For slurmdbd, the MySQL server tends to be the single point of failure, and we don't recommend any MySQL HA at this point in time. Communication from slurmctld to slurmdbd is designed to withstand a duration of slurmdbd being unavaiable, and slurmctld will cache and records it would need to write out up to a limit.

slurmctld can run as a HA pair - both of them will need access to shared storage to store the current job spool and state data. Most sites use an NFS server for this, although any other shared filesystem should work.

The slurm.conf man page has details on the various options:

http://slurm.schedmd.com/slurm.conf.html

Briefly, you would simply need to set
BackupController
BackupAddr
and ensure that the
StateSaveLocation=
is accessible on both hosts, then start slurmctld on both systems. The `scontrol ping` command can give a brief summary of the status of both systems, and `scontrol takeover` can be used to force the backup controller to assume control.

Comment 2 Tim Wickberg 2016-02-11 07:58:50 MST

Did you have any further questions on the setup, or should I go ahead and mark this as resolved?

cheers,
- Tim

Comment 3 Koji Tanaka 2016-02-11 10:26:12 MST

Dear Tim, 

thank you so much and sorry for the late reply.
Right now our HA configuration is with 2 schedulers with DRDB and peacemaker configured.
This configuration was not made by us but by the vendor and soon we are going to rebuild everything by our own and with CentOS 7.2 so we would like to understand what are your recommendation about HA.
The reason mainly is that we are not sure if we are going to replicate the same configuration.
Do you know if other places implemented something similar?

Thank you so much again

Comment 4 Tim Wickberg 2016-02-11 11:36:12 MST

(In reply to Francesca Tartaglione from comment #3)
> Dear Tim, 
> 
> thank you so much and sorry for the late reply.
> Right now our HA configuration is with 2 schedulers with DRDB and peacemaker
> configured.

We do not recommend running that way, Slurm's native primary/backup mechanism is definitely preferable.

You do need to have the state directory shared between them; usually this is a shared NFS filesystem, but it could be DRDB, GFS, or OCFS2, or something from a commercial vendor.

> This configuration was not made by us but by the vendor and soon we are
> going to rebuild everything by our own and with CentOS 7.2 so we would like
> to understand what are your recommendation about HA.
> The reason mainly is that we are not sure if we are going to replicate the
> same configuration.
> Do you know if other places implemented something similar?

I've seen some products implement a primary/standby failover method with pacemaker and it seems to work, but again we don't recommend it.

Once you get a single slurmctld process up, adding the second is just a matter of adding the 
BackupController=
BackupAddr=

lines to the configuration, ensuring that the 
StateSaveLocation=
is accessible on both systems, and starting slurmctld on both.

I'd recommend sticking with a single slurmdbd instance, against a non-HA MySQL - all of Slurm's database interactions are cached in the event that slurmdbd is unavailable, and it's less complex than introducing MySQL replication into the mix.
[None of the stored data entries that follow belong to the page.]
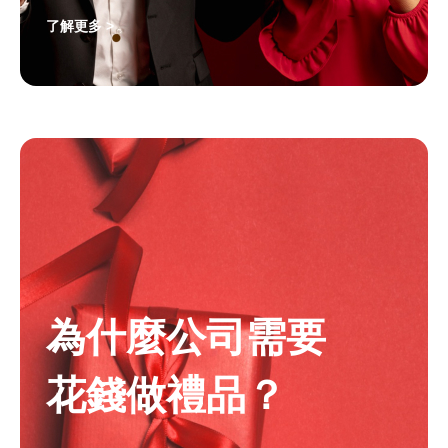
了解更多 >
為什麼公司需要
花錢做禮品？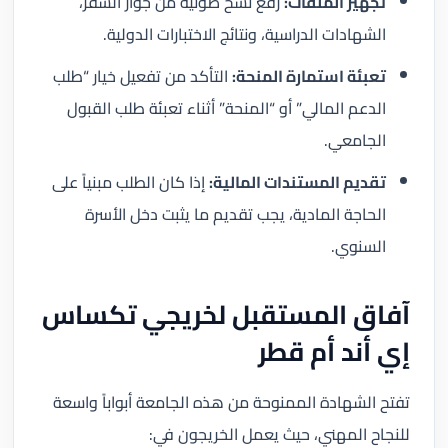
تجهيز الملفات:
رفع نسخ ضوئية من جواز السفر،
الشهادات الدراسية، ونتائج الاختبارات الدولية.
تعبئة استمارة المنحة:
التأكد من تفعيل خيار “طلب
الدعم المالي” أو “المنحة” أثناء تعبئة طلب القبول
الجامعي.
تقديم المستندات المالية:
إذا كان الطلب مبنياً على
الحاجة المادية، يجب تقديم ما يثبت دخل الأسرة
السنوي.
آفاق المستقبل لخريجي تكساس
إي أند أم قطر
تفتح الشهادة الممنوحة من هذه الجامعة أبواباً واسعة
للنجاح المهني، حيث يعمل الخريجون في: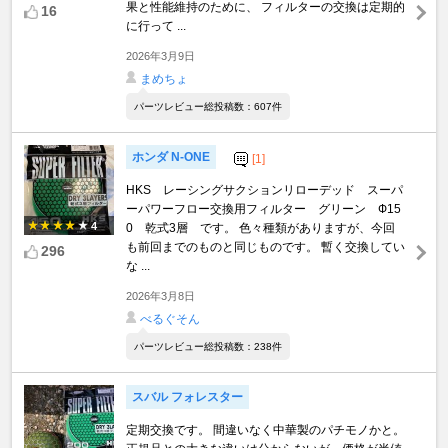
果と性能維持のために、 フィルターの交換は定期的
16
に行って ...
2026年3月9日
まめちょ
パーツレビュー総投稿数：607件
ホンダ N-ONE
[1]
HKS レーシングサクションリローデッド スーパ
ーパワーフロー交換用フィルター グリーン Ф15
4
0 乾式3層 です。 色々種類がありますが、今回
も前回までのものと同じものです。 暫く交換してい
296
な ...
2026年3月8日
べるぐそん
パーツレビュー総投稿数：238件
スバル フォレスター
定期交換です。 間違いなく中華製のパチモノかと。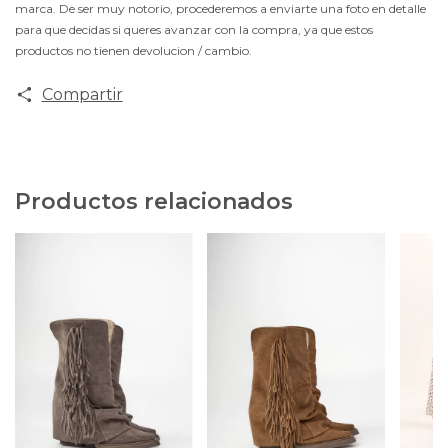
marca. De ser muy notorio, procederemos a enviarte una foto en detalle
para que decidas si queres avanzar con la compra, ya que estos
productos no tienen devolucion / cambio.
Compartir
Productos relacionados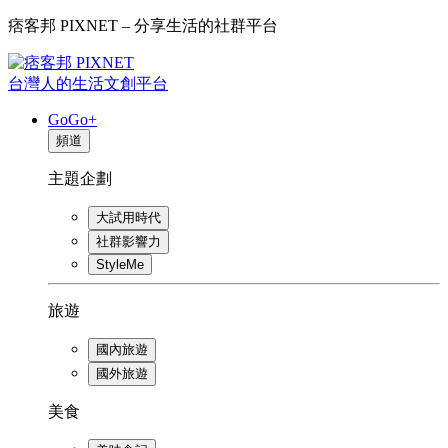
痞客邦 PIXNET – 分享生活的社群平台
台灣人的生活文創平台
GoGo+
頻道
主題企劃
大試用時代
社群影響力
StyleMe
旅遊
國內旅遊
國外旅遊
美食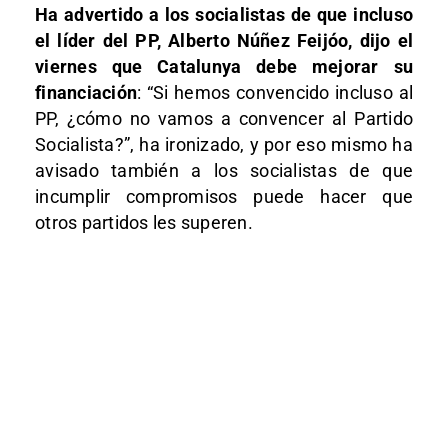
Ha advertido a los socialistas de que incluso
el líder del PP, Alberto Núñez Feijóo, dijo el
viernes que Catalunya debe mejorar su
financiación
: “Si hemos convencido incluso al
PP, ¿cómo no vamos a convencer al Partido
Socialista?”, ha ironizado, y por eso mismo ha
avisado también a los socialistas de que
incumplir compromisos puede hacer que
otros partidos les superen.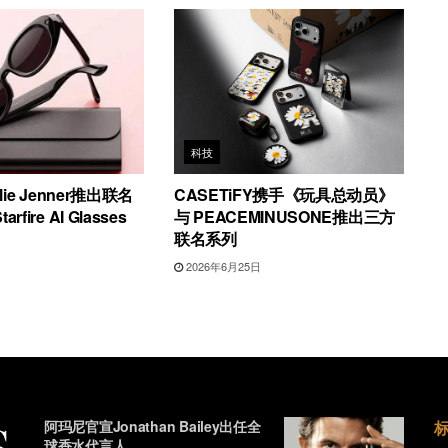
科技
lie Jenner推出联名
CASETiFY携手《玩具总动员》
fire AI Glasses
与 PEACEMINUSONE推出三方
联名系列
日
2026年6月25日
阿玛尼官宣Jonathan Bailey出任全
球香水代言人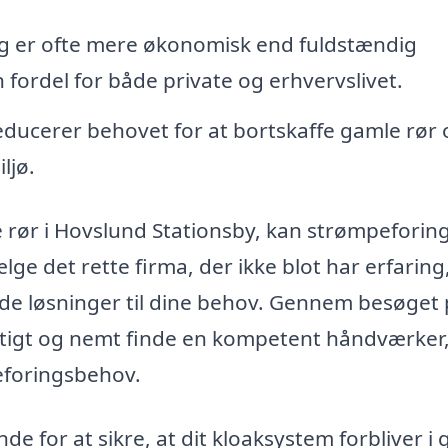
 er ofte mere økonomisk end fuldstændig
n fordel for både private og erhvervslivet.
ducerer behovet for at bortskaffe gamle rør 
ljø.
 rør i Hovslund Stationsby, kan strømpeforin
ælge det rette firma, der ikke blot har erfarin
yede løsninger til dine behov. Gennem besøget
tigt og nemt finde en kompetent håndværker,
peforingsbehov.
de for at sikre, at dit kloaksystem forbliver i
Simpler is better from our perspective - the fewer technologies in the mix the less there is to troubleshoot.

Please let me know if you run into any problems when testing, or need further details.

- Tim

Comment 5 Koji Tanaka 2016-02-11 11:43:43 MST

Dear Tim,

thank you for your quick reply and the information.
We will test on our test cluster the configuration you recommended and we will go from there.

Thank you so much for the clarification.

Best regards

Comment 6 Tim Wickberg 2016-02-11 11:56:37 MST

Certainly.

I'm going ahead and marking this as resolved/infogiven for now, please re-open if you have further questions.